(Beginning of DOCUMENT EXTRACT)

A function pointer is one such beast. You never have to dereference it,
either implicitly of explicitly.

You mean, like not having to derefence a pointer-to-function,
because it's dereferenced automatically whenever it's used
to call a function?

It isn't -- not anymore.

It seems to me that there is _never_
any need to use some sort of dereferencing operator in
conjunction with a pointer-to-function. Of course, some
people may prefer to write '(*foo)()' rather than just 'foo()',
but that seems more like choice than necessity. Is that
different from your experience/view on the subject?

Since all functions are now (post 1990) called through a pointer, adding
the * to the call is obfuscation. The pointer gets converted to a
function value which "decays" back to a pointer for the call.

 

[Nick Keighley]

ugliness is int he eye of the beholder. I;m almost sold on Richard's
way of doing it. THough I don't like all upper case typedefs. And I
think function pointers are sufficiently unusual to resort to mild
Hungarian (<spit>)

fixing the poor layout as well, we have...

typedef void Callback_function (void);

void foo (Callback_function* callme)
{
callme ();
}


I don't bother with the fancy call syntax


yes we could but we aren't programming in that language we are
programming in C

(define foo (lambda (callme) (callme)))


so what... Could you give an example that illustrates your point. You
can't really call someone's code "ugly" if you won't produce your own,
beautiful, code.

Bitter experience has taught me that hiding a pointer behind a typedef
inevitably leads to heartburn[1].

I'd make an exception for function pointers (though I do go a bit
hungarian)

 Eventually someone forgets they're
dealing with a pointer type and tries to use '&' when they don't need
to, or attempts to use '.' when they meant '->',

not with a fucntion pointer they don't

or forgets that they
need to use '*' before passing it to another function, etc.  Unless
it's something you will never have to dereference (either explicitly
with * or implicitly with -> or []), then IME it's best to explicitly
declare the object as a pointer.

yes, but none of this applies to FPs

1.  In C, anyway; I am slowly learning that C++ is a very different
animal in this regard, especially when it comes to writing templates,
although I've seen this same problem bite other people in the ass in C+
+.

(End of DOCUMENT EXTRACT)
(Beginning of DATA EXCERPTS)

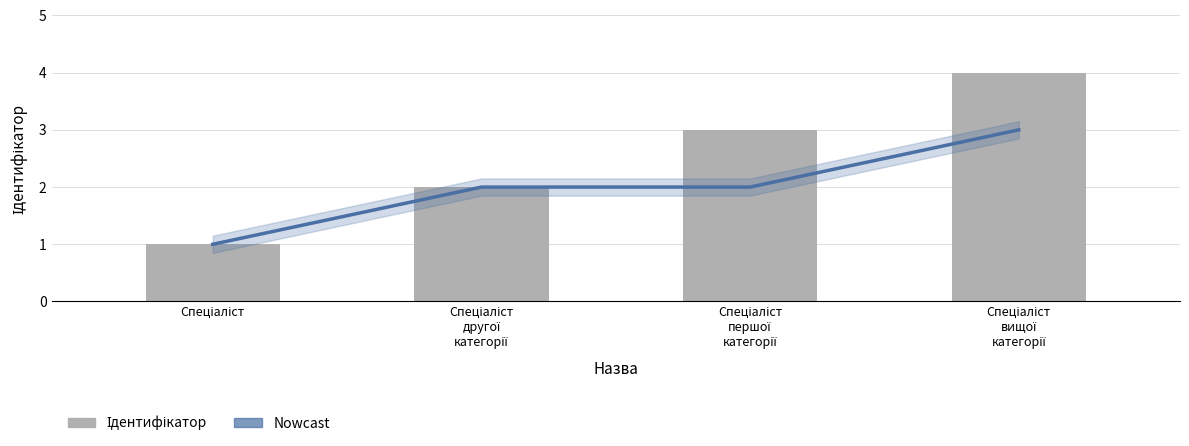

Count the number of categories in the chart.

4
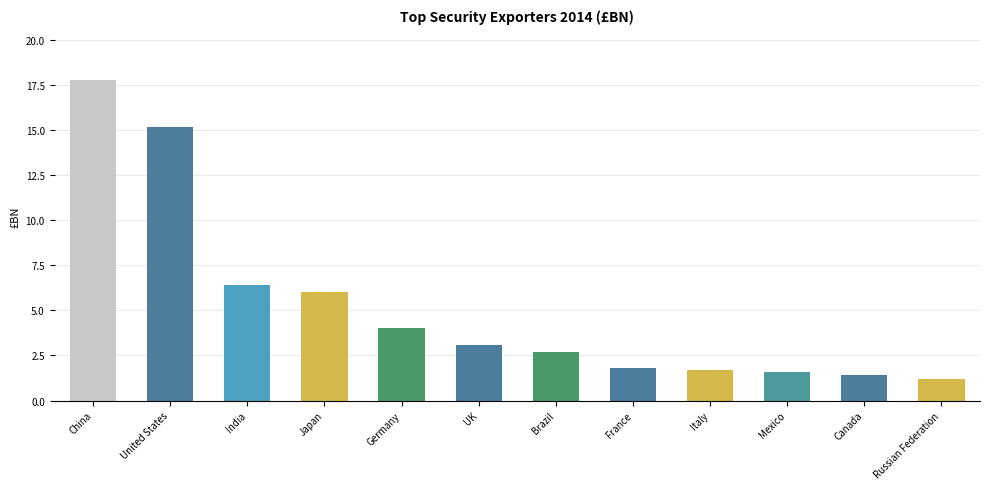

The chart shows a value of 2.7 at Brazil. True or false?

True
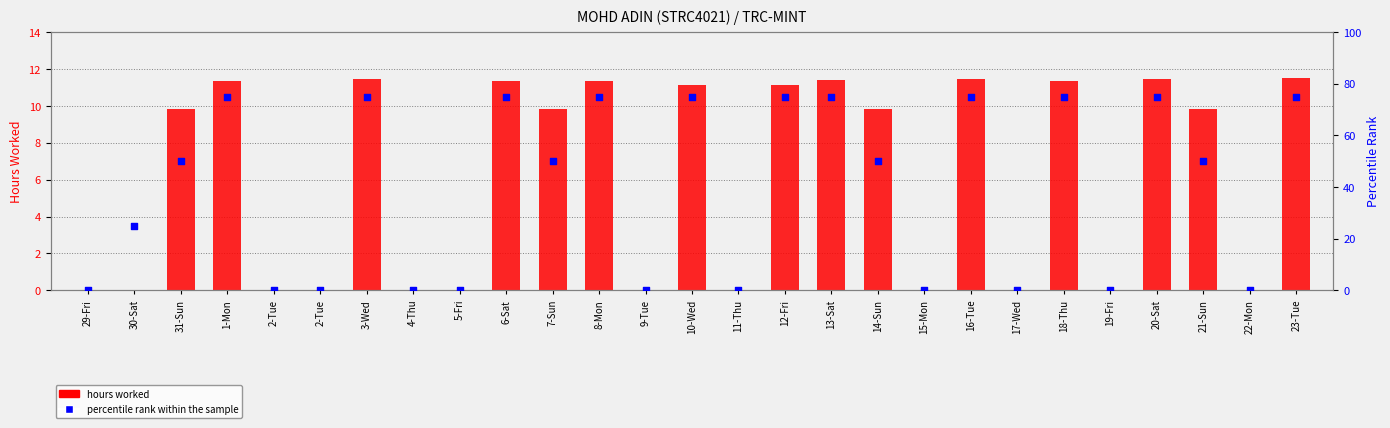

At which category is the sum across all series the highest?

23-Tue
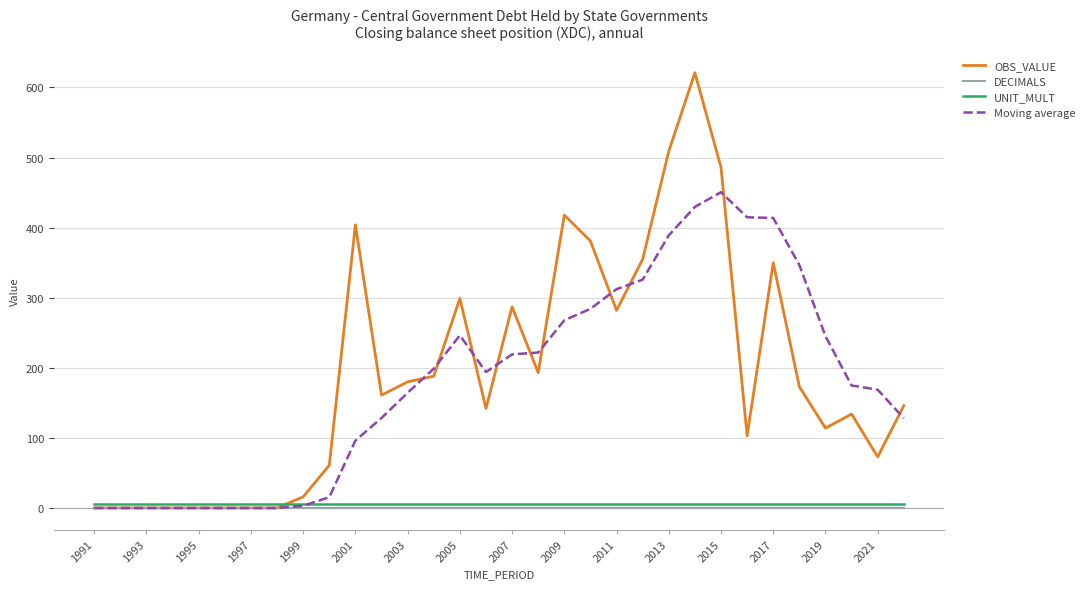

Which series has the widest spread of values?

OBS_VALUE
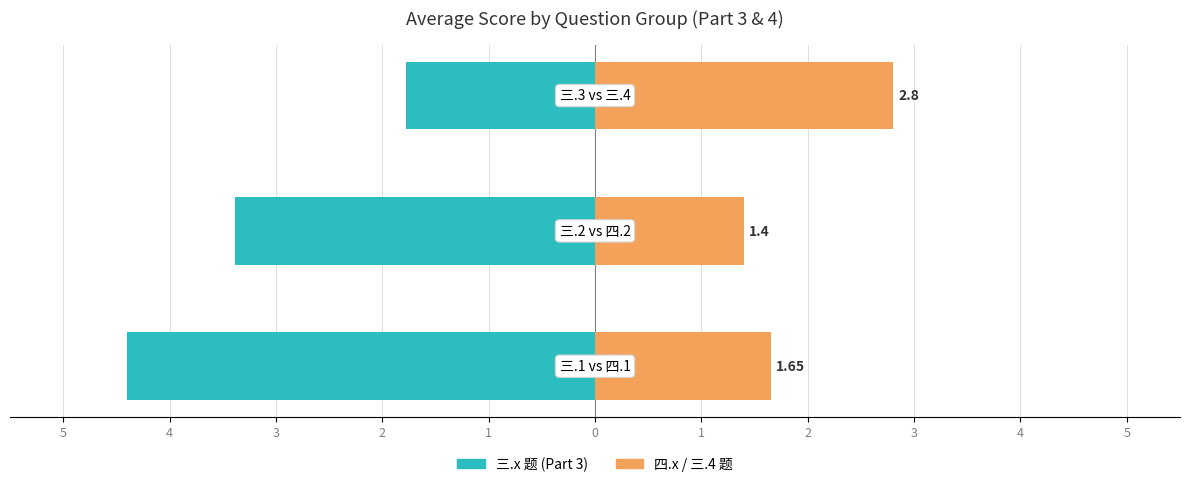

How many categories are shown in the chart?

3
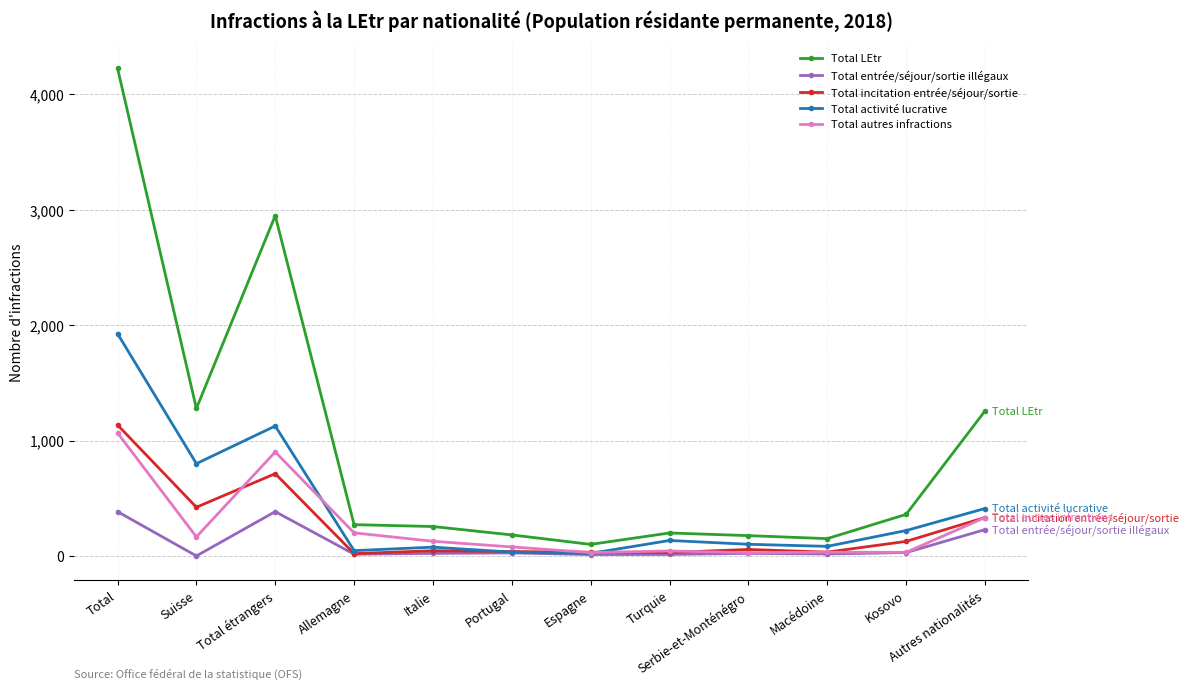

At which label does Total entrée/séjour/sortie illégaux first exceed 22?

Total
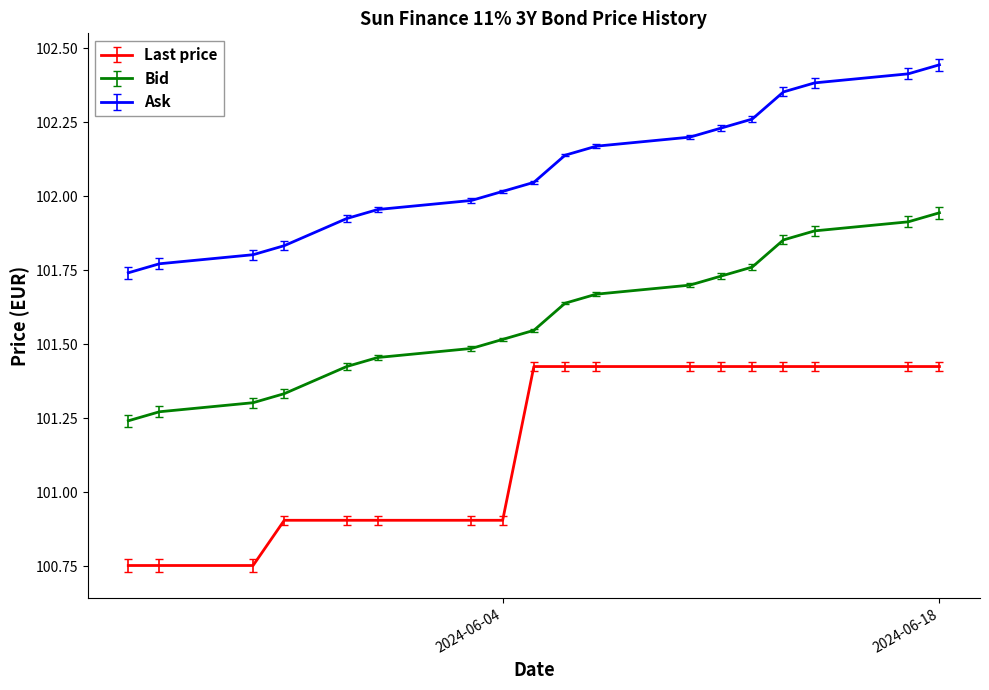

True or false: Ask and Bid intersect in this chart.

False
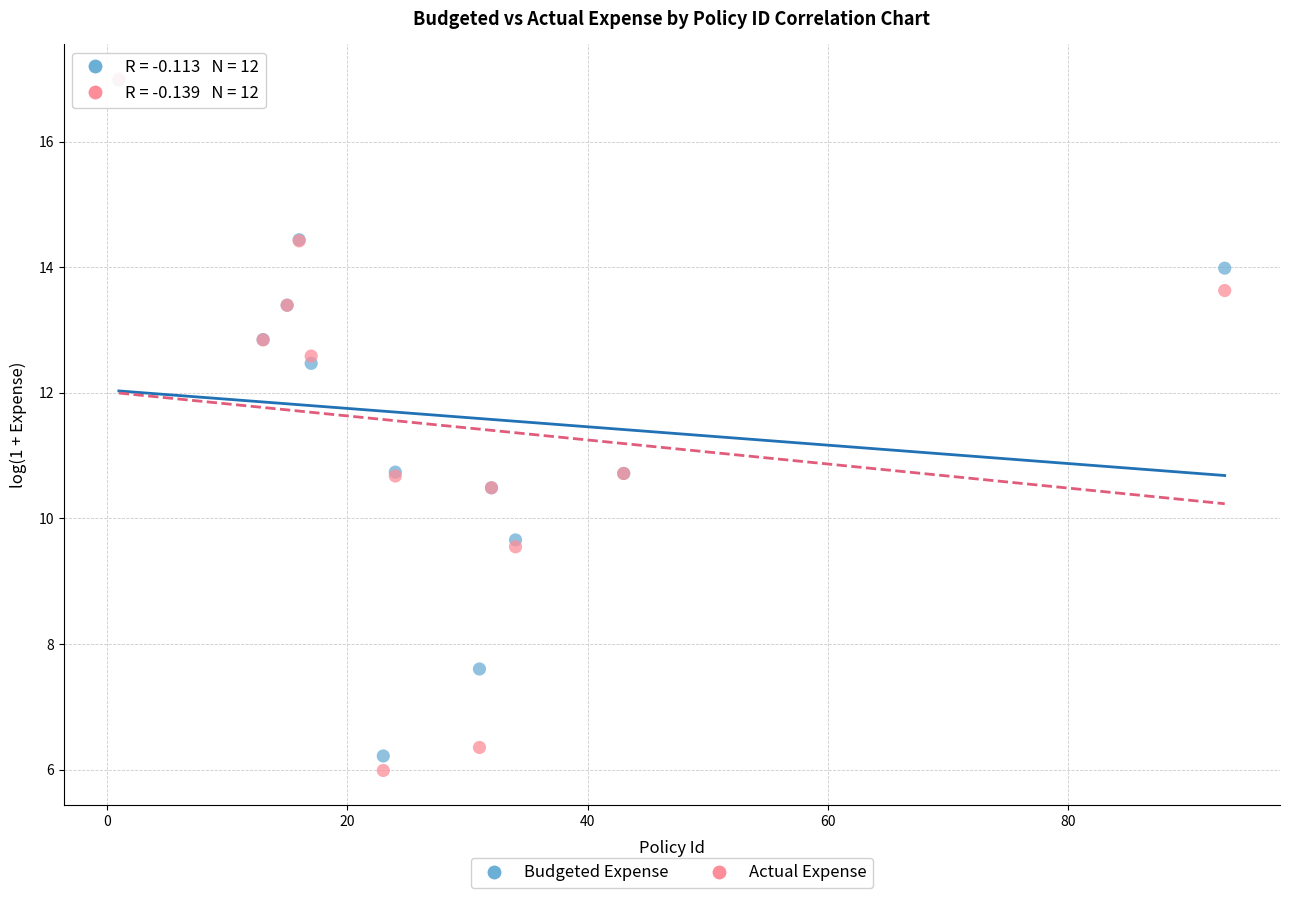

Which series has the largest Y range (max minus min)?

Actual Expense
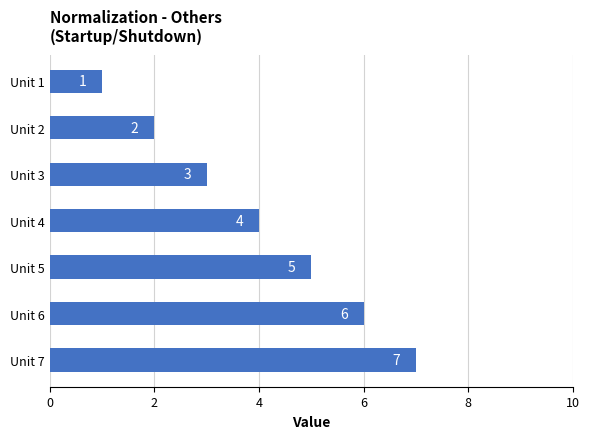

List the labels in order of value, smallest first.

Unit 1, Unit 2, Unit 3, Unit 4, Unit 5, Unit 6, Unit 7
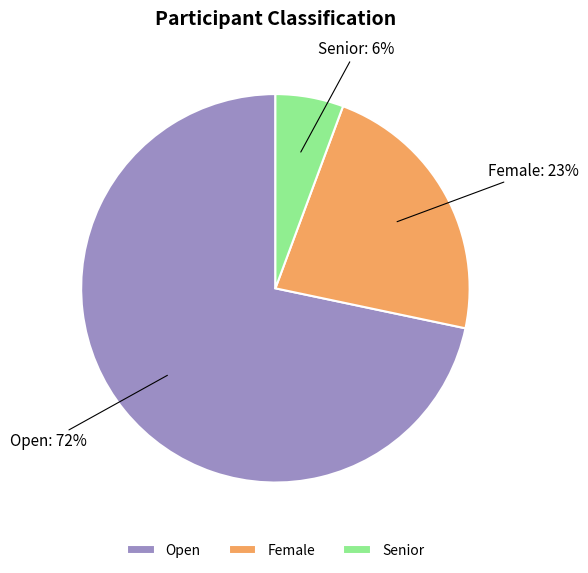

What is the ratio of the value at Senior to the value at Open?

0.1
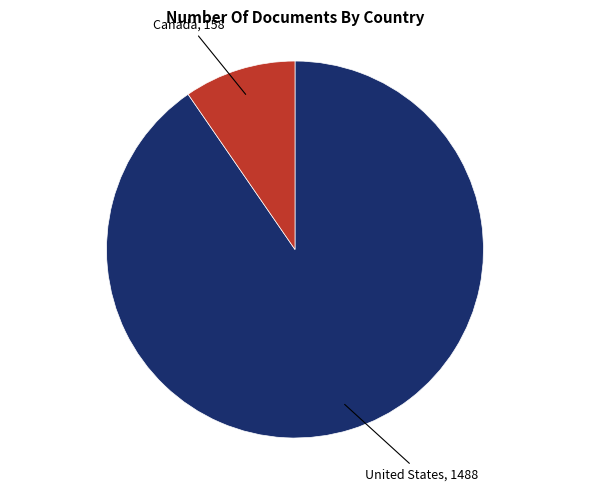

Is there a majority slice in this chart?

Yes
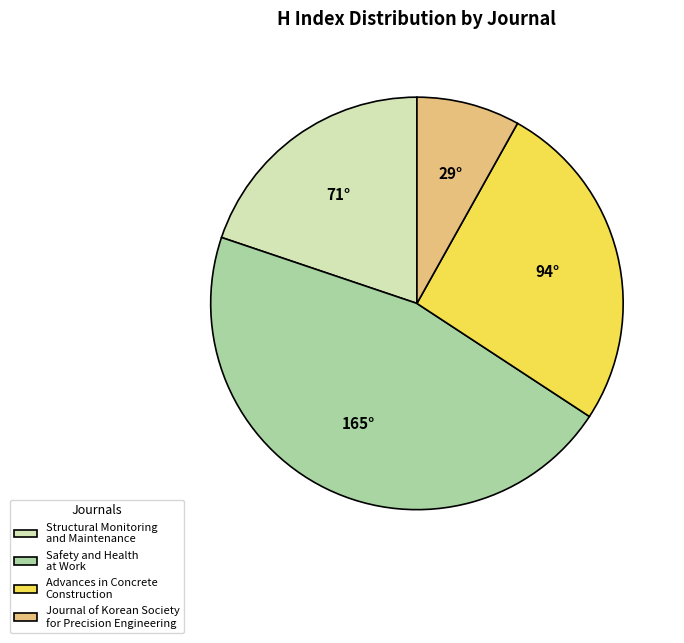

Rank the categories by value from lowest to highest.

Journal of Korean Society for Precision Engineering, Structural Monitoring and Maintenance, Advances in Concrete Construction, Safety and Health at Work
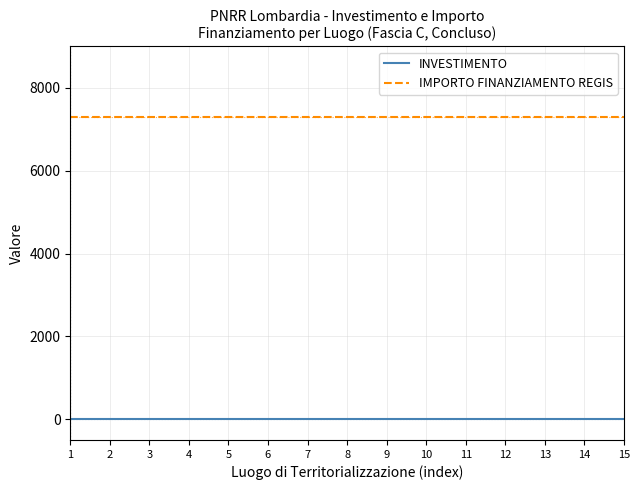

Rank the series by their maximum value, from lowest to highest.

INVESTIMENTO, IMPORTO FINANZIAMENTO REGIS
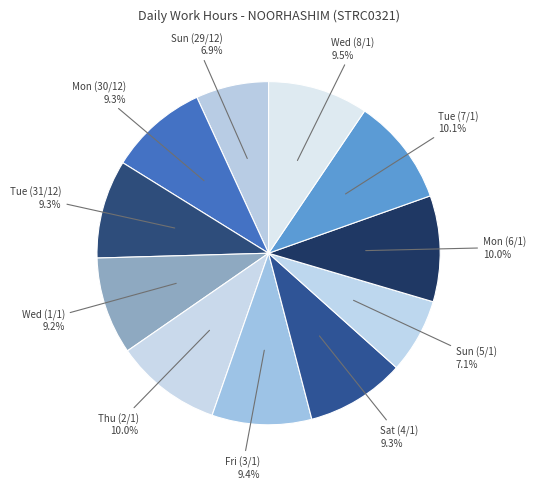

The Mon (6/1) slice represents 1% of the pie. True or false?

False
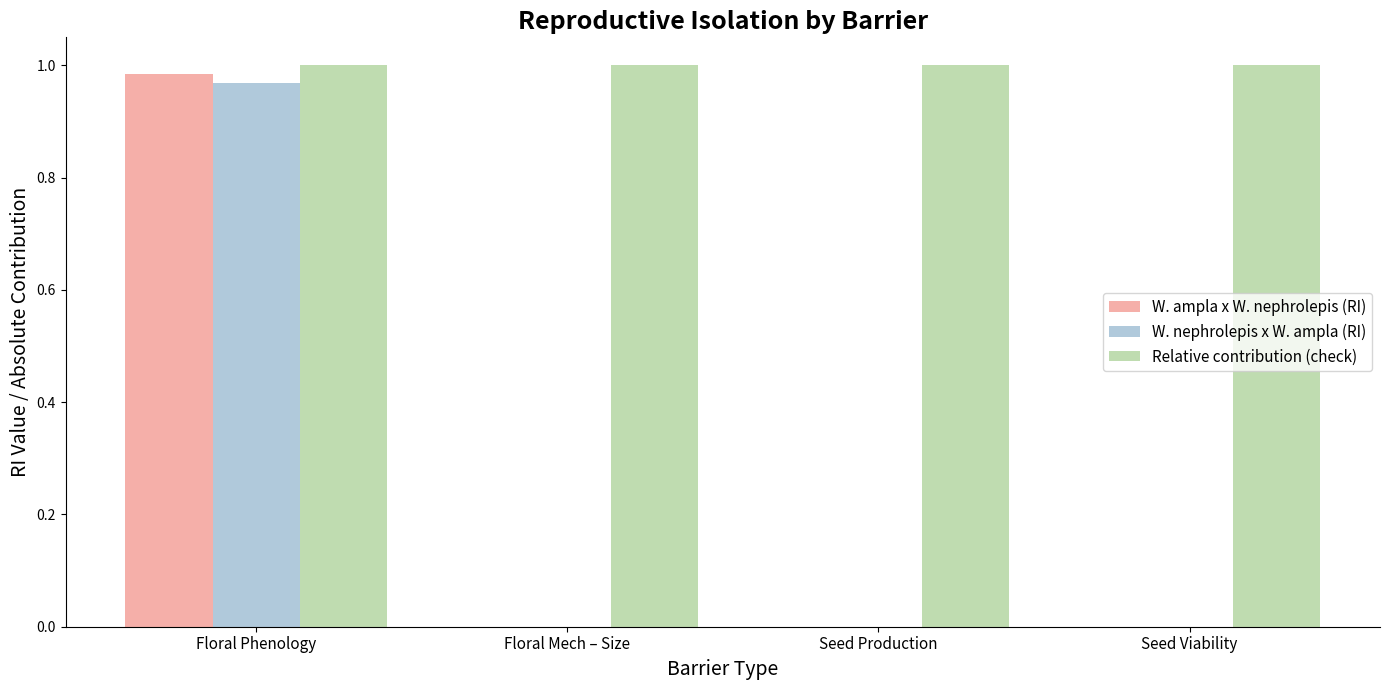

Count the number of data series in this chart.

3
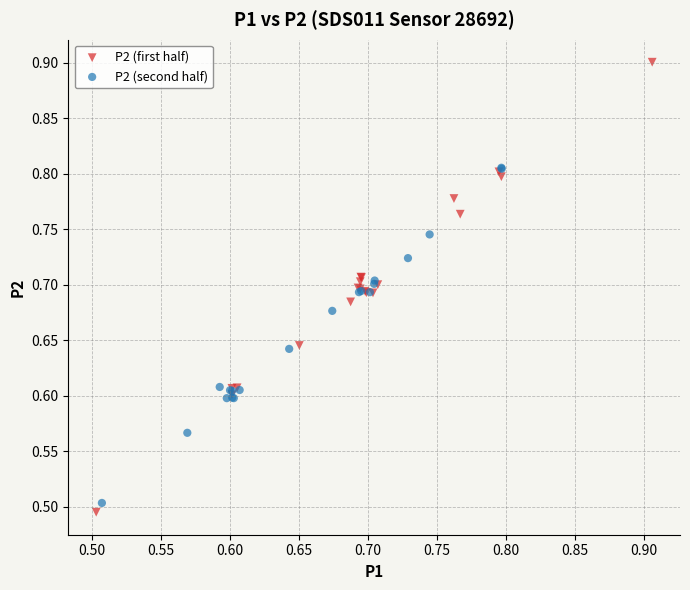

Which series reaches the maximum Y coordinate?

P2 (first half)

(End of DATA EXCERPTS)

TASK DIRECTIONS: The forum thread on C function pointers claims that all functions are now called through a pointer. From what year does it say this has been true?

FINISHED TASK: Since 1990.